OEFENDOEL - Schrijf de onderstaande gegevens van begin tot eind letterlijk over. Laat de afbeeldingen daarbij weg.

LIJST MET GEGEVENS -
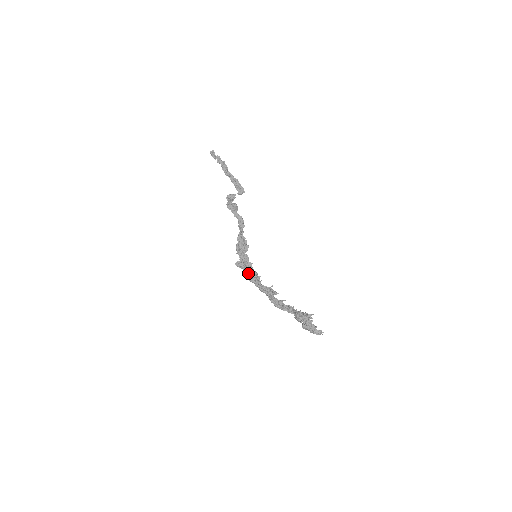
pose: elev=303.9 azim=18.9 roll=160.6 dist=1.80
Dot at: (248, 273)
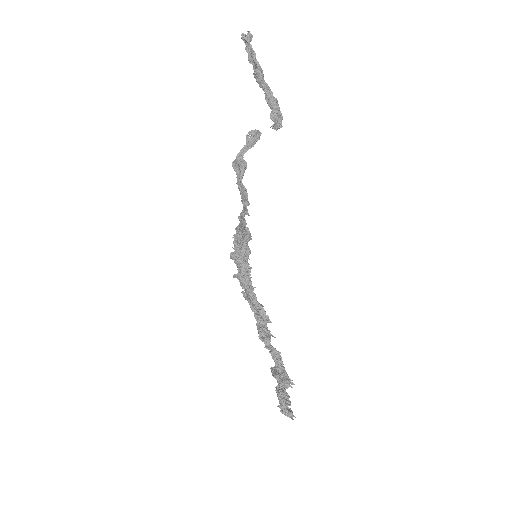
Dot at: (241, 275)
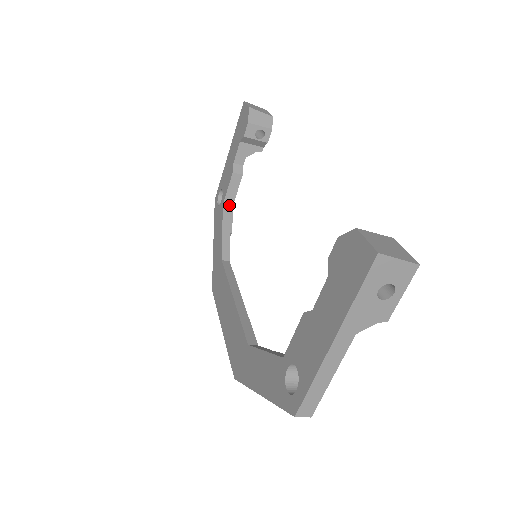
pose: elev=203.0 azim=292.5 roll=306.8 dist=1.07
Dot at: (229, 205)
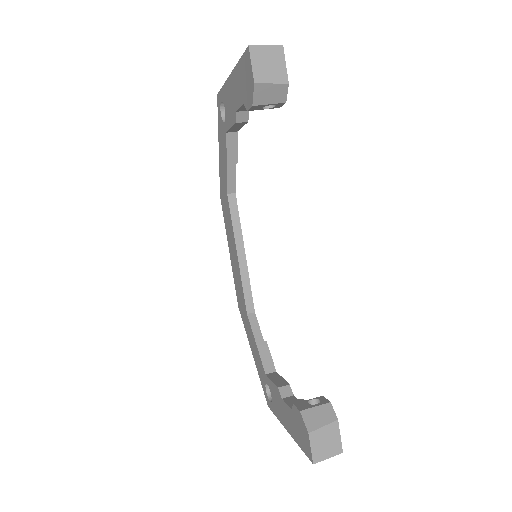
Dot at: (234, 131)
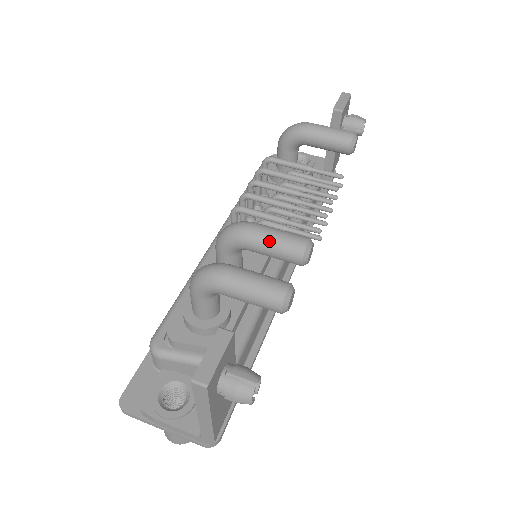
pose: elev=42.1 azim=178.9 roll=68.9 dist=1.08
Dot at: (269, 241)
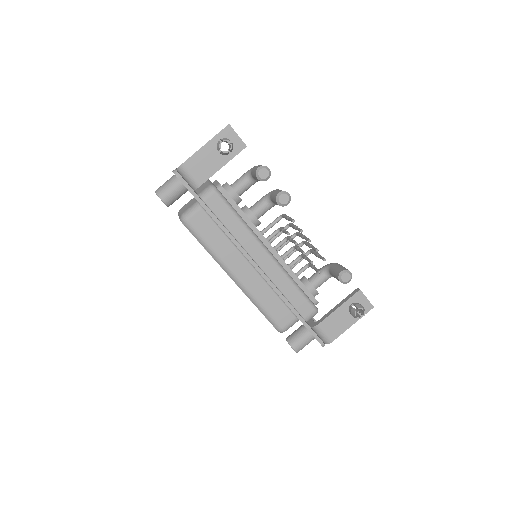
Dot at: occluded
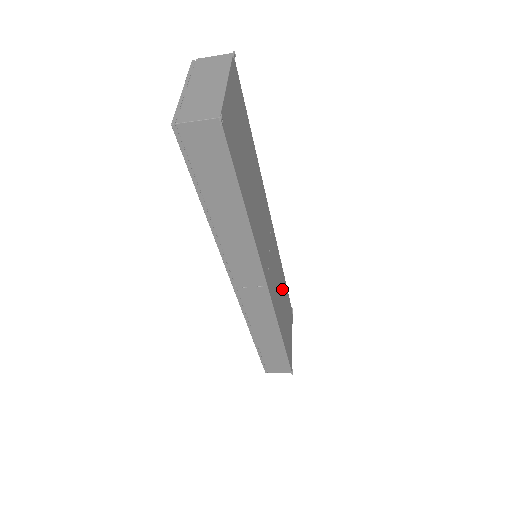
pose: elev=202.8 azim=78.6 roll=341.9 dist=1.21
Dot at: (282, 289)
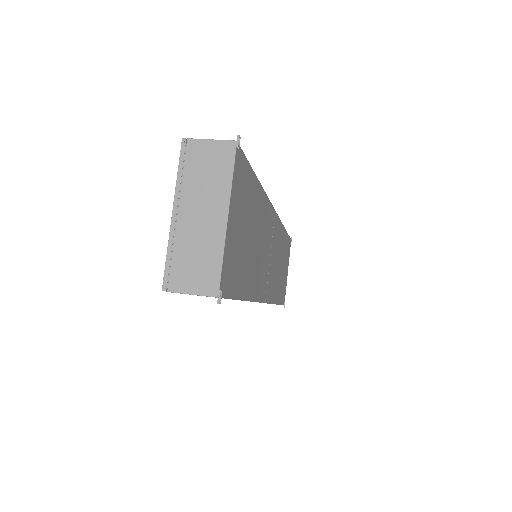
Dot at: (281, 252)
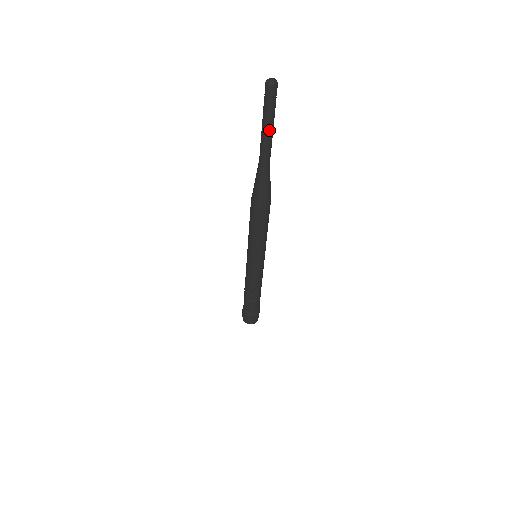
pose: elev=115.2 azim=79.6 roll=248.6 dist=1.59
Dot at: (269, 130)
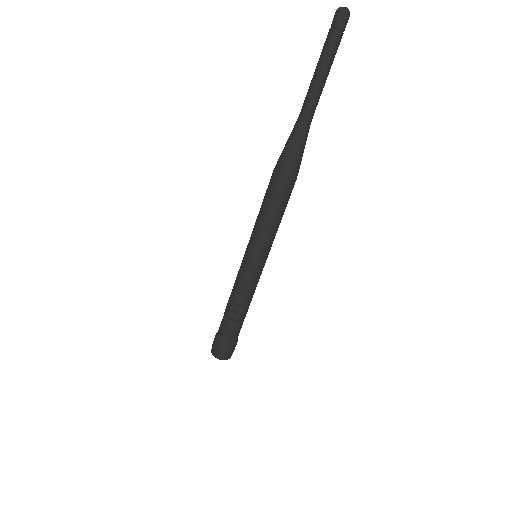
Dot at: (324, 72)
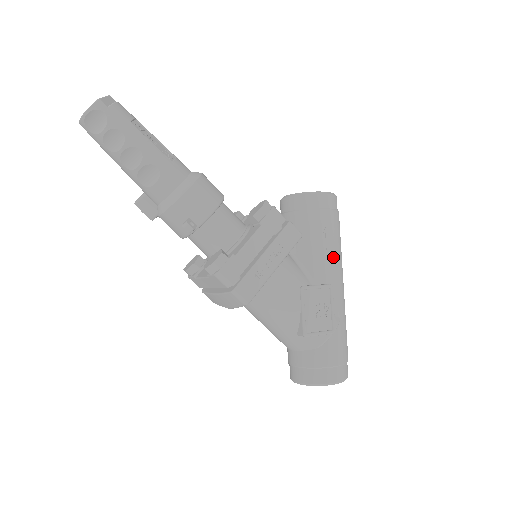
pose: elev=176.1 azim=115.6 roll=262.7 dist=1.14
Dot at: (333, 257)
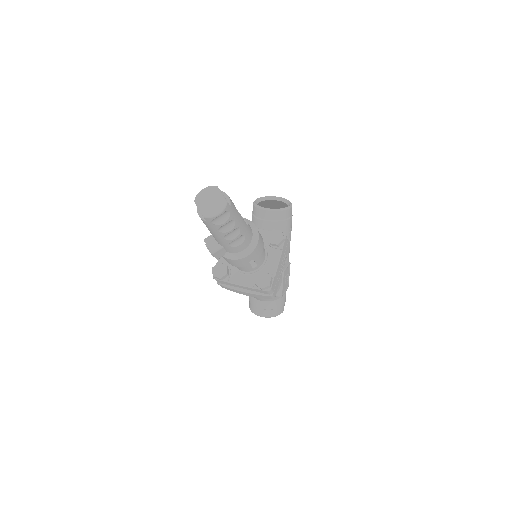
Dot at: occluded
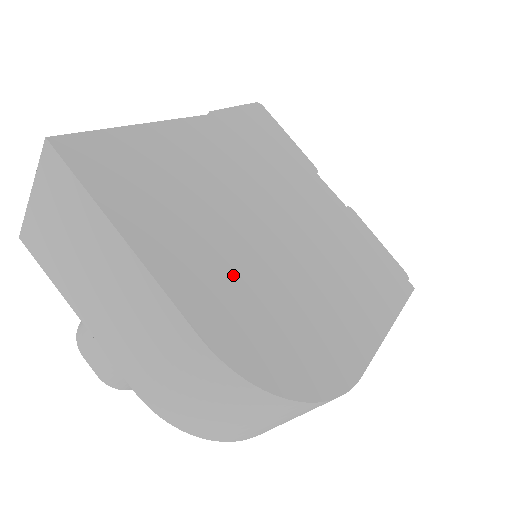
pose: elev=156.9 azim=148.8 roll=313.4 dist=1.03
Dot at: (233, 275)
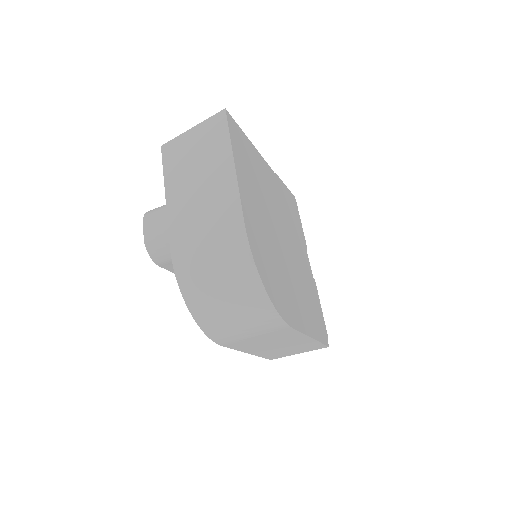
Dot at: (262, 226)
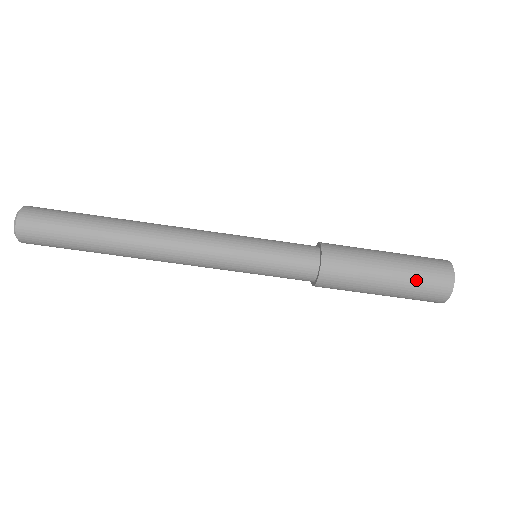
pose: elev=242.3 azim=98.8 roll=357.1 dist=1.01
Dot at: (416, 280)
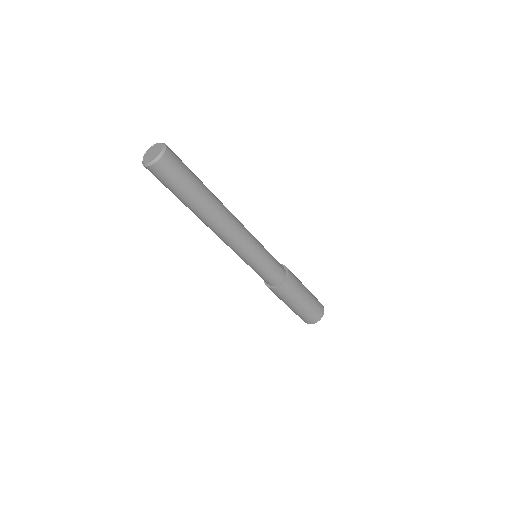
Dot at: (297, 314)
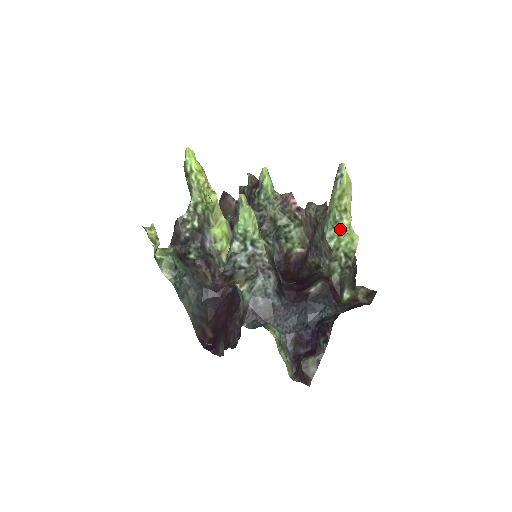
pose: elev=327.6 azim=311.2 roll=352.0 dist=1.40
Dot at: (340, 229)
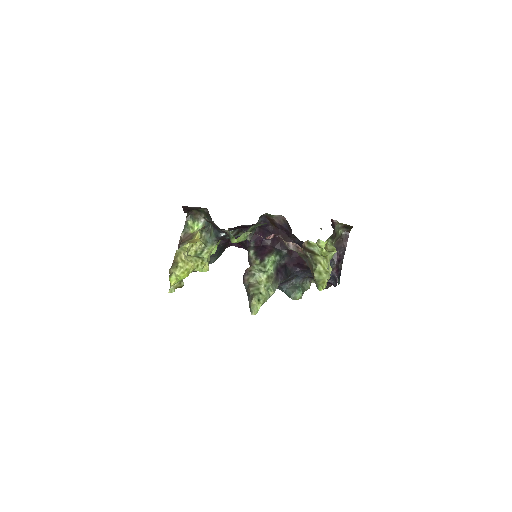
Dot at: occluded
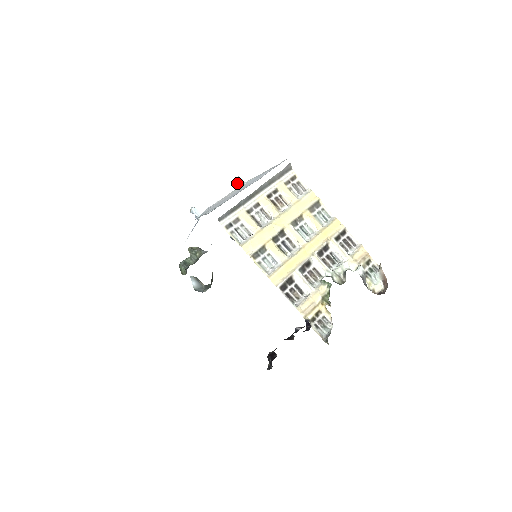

RESULTAAT -
pose: elev=303.9 azim=18.9 roll=160.6 dist=1.80
Dot at: (248, 273)
Dot at: (241, 275)
pose: elev=203.0 azim=292.5 roll=306.8 dist=1.07
Dot at: (229, 205)
Dot at: (234, 131)
pose: elev=42.1 azim=178.9 roll=68.9 dist=1.08
Dot at: (269, 241)
Dot at: occluded
pose: elev=202.8 azim=78.6 roll=341.9 dist=1.21
Dot at: (282, 289)
Dot at: (281, 252)
pose: elev=115.2 azim=79.6 roll=248.6 dist=1.59
Dot at: (269, 130)
Dot at: (324, 72)
pose: elev=176.1 azim=115.6 roll=262.7 dist=1.14
Dot at: (333, 257)
Dot at: occluded
pose: elev=156.9 azim=148.8 roll=313.4 dist=1.03
Dot at: (233, 275)
Dot at: (262, 226)
pose: elev=242.3 azim=98.8 roll=357.1 dist=1.01
Dot at: (416, 280)
Dot at: (297, 314)
pose: elev=327.6 azim=311.2 roll=352.0 dist=1.40
Dot at: (340, 229)
Dot at: occluded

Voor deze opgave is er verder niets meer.